Night Ferries to The Hague, Delft and Leiden
Reinier Nooms, called Zeeman Dutch
Not on view
This drawing by the specialist of marine imagery Reinier Nooms, called Zeeman (meaning “sailor” or “seaman” in Dutch), is a fully developed print design, incised for transfer to the printing plate, for the artist’s best-known series, “Verscheyde Schepen en Gesichten van Amstelredam” (“Various Ships and Views of Amsterdam”).[1] The series, produced by Zeeman in the mid-1650s, comprises thirty-six etchings divided into three equal parts. The print that reproduces the present sheet, in reverse, is the fifth of the twelve that make up the third part. (The number inscribed at the bottom right of the drawing, if read correctly as a 29, indicates the place of the image within the entire set of thirty-six.) The caption on the print differs slightly, naming “Rotterdamse” (Rotterdam) instead of “Leidse” (Leiden) as the third destination of the nighttime ferries depicted here.

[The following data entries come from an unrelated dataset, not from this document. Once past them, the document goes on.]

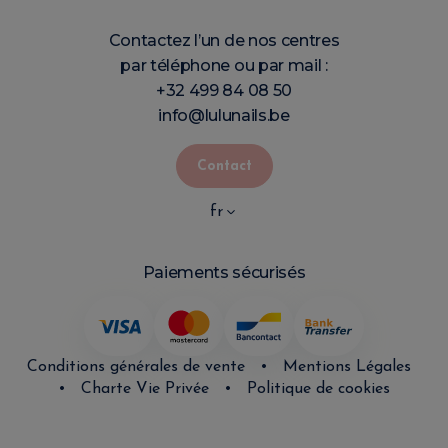
Contactez l’un de nos centres
par téléphone ou par mail :
+32 499 84 08 50
info@lulunails.be
Contact
fr
Paiements sécurisés
Conditions générales de vente
•
Mentions Légales
•
Charte Vie Privée
•
Politique de cookies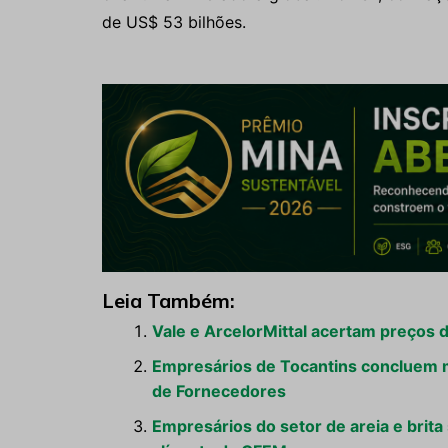
de US$ 53 bilhões.
Leia Também:
Vale e ArcelorMittal acertam preços 
Empresários de Tocantins concluem 
de Fornecedores
Empresários do setor de areia e brita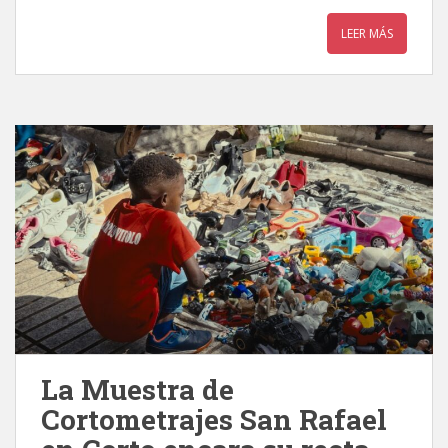
LEER MÁS
La Muestra de
Cortometrajes San Rafael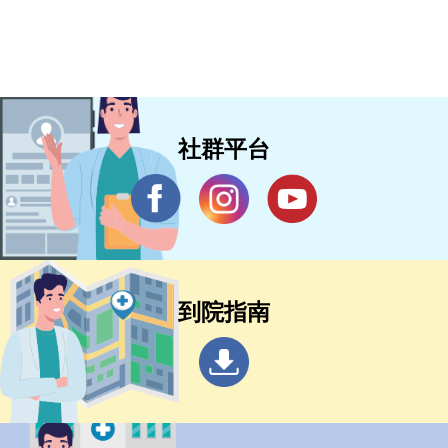
社群平台
到院指南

The drawing exhibits Zeeman’s characteristically meticulous rendering of nautical details, particularly the rigging of the sails. As a nocturne, it also demonstrates his sensitive treatment of both natural and artificial light, with areas of untouched paper conveying the moonlight gleaming through the clouds, the glow of lanterns illuminating the figures on the boat, and the reflections on the rippled surface of the water. A liberal application of gray ink establishes the shifting tonalities of the night sky.
(JSS, 8/23/2018)
[1] For the series and the various other surviving drawings by Zeeman that relate to it, see Hollstein vol. 56, nos. 29-40, pp. 98-206.